Tuncay lieferte sein wohl schlechtestes Spiel im Nationaltrikot ab, Nihat war als einzige Spitze isoliert und im Mittelfeld fehlte ein Ballverteiler wie der von Trainer Fatih Terim aussortierte Yildiray Bastürk.

Die Schweiz stagniert

Auch die Tschechen konnten trotz des Sieges im Auftaktspiel gegen die Schweiz nicht überzeugen. Recht planlos vorgetragene Angriffe, lediglich Sionko auf rechts sorgte für Belebung. Aber wer gewinnt, hat eigentlich alles richtig gemacht.

Das hat die Schweiz nach Meinung ihres Trainers Köbi Kuhn auch, abgesehen von der eklatant schwachen Chancenverwertung.
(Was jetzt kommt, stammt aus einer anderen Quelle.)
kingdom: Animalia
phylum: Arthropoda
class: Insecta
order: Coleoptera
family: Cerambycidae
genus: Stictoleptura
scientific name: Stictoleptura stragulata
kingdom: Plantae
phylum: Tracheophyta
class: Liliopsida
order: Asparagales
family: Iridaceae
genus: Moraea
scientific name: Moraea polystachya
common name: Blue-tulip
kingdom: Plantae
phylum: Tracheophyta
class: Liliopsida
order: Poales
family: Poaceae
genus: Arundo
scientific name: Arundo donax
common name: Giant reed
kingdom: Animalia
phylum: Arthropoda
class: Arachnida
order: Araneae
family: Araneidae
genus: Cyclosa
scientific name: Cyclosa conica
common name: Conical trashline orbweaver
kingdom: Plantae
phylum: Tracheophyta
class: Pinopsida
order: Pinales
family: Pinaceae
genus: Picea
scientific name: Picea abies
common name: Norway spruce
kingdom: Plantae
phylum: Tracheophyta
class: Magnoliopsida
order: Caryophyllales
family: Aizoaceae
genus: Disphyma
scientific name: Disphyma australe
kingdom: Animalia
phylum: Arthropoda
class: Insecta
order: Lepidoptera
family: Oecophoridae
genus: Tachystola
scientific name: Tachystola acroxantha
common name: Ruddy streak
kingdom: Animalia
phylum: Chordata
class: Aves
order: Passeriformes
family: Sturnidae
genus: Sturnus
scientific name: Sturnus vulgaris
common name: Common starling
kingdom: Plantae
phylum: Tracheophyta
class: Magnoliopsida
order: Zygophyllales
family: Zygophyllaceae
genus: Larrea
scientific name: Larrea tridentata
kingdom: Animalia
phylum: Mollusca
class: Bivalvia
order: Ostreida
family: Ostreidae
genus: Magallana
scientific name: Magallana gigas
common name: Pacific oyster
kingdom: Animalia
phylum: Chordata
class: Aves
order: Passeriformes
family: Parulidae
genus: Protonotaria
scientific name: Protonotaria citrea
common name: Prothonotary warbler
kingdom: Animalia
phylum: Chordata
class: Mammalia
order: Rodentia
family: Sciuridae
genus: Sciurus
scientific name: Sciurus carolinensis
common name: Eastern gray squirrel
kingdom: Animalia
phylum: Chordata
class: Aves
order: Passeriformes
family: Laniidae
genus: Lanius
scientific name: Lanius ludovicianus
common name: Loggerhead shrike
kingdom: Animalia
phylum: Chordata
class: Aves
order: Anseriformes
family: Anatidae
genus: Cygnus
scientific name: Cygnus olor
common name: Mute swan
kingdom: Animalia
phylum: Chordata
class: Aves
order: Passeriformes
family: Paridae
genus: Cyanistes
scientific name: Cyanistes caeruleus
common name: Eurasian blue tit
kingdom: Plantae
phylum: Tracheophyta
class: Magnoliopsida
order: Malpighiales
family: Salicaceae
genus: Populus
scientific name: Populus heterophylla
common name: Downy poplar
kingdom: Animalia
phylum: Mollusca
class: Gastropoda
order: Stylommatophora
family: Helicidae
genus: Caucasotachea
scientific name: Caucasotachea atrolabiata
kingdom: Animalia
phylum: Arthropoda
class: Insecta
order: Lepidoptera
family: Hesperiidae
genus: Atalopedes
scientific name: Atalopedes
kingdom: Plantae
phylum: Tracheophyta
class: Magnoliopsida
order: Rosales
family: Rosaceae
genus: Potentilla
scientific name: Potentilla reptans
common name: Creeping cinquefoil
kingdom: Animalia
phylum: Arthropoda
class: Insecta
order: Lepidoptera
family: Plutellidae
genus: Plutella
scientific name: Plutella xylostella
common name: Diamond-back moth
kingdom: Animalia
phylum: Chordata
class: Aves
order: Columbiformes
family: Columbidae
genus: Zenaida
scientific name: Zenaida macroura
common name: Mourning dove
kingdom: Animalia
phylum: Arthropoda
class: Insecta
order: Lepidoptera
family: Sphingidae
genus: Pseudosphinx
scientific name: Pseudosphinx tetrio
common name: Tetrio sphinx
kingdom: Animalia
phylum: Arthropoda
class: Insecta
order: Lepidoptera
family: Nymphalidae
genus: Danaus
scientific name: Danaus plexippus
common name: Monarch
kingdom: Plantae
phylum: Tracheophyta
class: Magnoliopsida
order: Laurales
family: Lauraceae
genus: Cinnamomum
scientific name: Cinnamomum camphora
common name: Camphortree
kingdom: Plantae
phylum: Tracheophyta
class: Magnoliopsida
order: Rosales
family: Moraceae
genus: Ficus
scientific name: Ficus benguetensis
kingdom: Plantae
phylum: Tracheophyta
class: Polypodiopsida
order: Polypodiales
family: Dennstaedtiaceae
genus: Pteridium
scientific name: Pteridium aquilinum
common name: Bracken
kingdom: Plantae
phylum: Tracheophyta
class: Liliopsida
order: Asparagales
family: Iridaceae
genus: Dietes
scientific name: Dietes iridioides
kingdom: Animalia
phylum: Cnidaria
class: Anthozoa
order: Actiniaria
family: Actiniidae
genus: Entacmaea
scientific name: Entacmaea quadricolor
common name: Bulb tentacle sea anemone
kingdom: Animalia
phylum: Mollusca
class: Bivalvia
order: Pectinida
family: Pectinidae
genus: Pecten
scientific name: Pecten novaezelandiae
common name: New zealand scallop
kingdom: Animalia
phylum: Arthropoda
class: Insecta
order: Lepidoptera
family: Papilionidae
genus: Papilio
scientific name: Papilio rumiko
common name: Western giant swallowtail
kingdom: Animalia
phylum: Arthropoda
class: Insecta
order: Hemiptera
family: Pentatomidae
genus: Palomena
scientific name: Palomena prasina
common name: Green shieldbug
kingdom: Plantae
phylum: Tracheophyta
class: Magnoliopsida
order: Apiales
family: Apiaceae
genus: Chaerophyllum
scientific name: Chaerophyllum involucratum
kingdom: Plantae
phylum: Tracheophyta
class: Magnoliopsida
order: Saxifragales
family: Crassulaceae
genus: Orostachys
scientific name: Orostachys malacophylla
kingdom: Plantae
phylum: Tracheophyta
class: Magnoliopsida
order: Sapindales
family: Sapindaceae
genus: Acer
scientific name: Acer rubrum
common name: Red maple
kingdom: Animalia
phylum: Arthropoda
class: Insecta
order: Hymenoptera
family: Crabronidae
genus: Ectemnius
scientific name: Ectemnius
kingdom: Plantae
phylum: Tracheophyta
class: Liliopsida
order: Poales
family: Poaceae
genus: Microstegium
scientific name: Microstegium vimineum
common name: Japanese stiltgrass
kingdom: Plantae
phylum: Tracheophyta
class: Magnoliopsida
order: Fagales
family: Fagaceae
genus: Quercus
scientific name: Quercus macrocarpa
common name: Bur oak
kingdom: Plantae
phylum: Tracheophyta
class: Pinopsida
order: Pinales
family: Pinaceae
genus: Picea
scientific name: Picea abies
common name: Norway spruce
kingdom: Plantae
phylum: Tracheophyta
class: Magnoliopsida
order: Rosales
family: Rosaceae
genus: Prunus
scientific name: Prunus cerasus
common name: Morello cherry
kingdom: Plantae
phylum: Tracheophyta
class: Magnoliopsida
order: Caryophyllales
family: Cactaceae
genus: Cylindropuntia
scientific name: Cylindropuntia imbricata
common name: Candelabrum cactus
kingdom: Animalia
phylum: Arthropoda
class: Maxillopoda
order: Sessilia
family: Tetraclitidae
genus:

Vonlanthens Lattenschuss aus fünf Metern steht jedoch sinnbildlich für die Stagnation der jungen Generation der Eidgenossen.

Die Schweiz hat sich seit der WM 2006 keinen Schritt nach vorne bewegt und mit Alex Frei (Teilabriss des Innenbandes im linken Knie) fällt der Mann aus, der als einziger Tore produzieren kann. Marco Streller im Sturmzentrum ist ein schlechter Witz.

Das Drama um Alex Frei in Bildern

Schon gegen die Türkei am Mittwoch geht es für den Co-Gastgeber um den Turnier-Verbleib. Kuhn sollte seine Taktik überdenken, das System mit zwei Stürmern ist ohne Frei unbrauchbar. Die besten Spieler hat die Schweiz ohnehin im 4-5-1 gemacht. 

Für die Stimmung in der Schweiz war die Pleite gegen Tschechien und Freis Verletzung Gift. Wenn es überhaupt so was wie EM-Euphorie gab, ist sie seit Samstag weg. Schlechtes Wetter, halbleere Fanmeilen - der komplette Gegenentwurf zur WM 2006 in Deutschland.

Ein Segen, dass es wenigstens in Neuchatel Durchgeknallte gibt.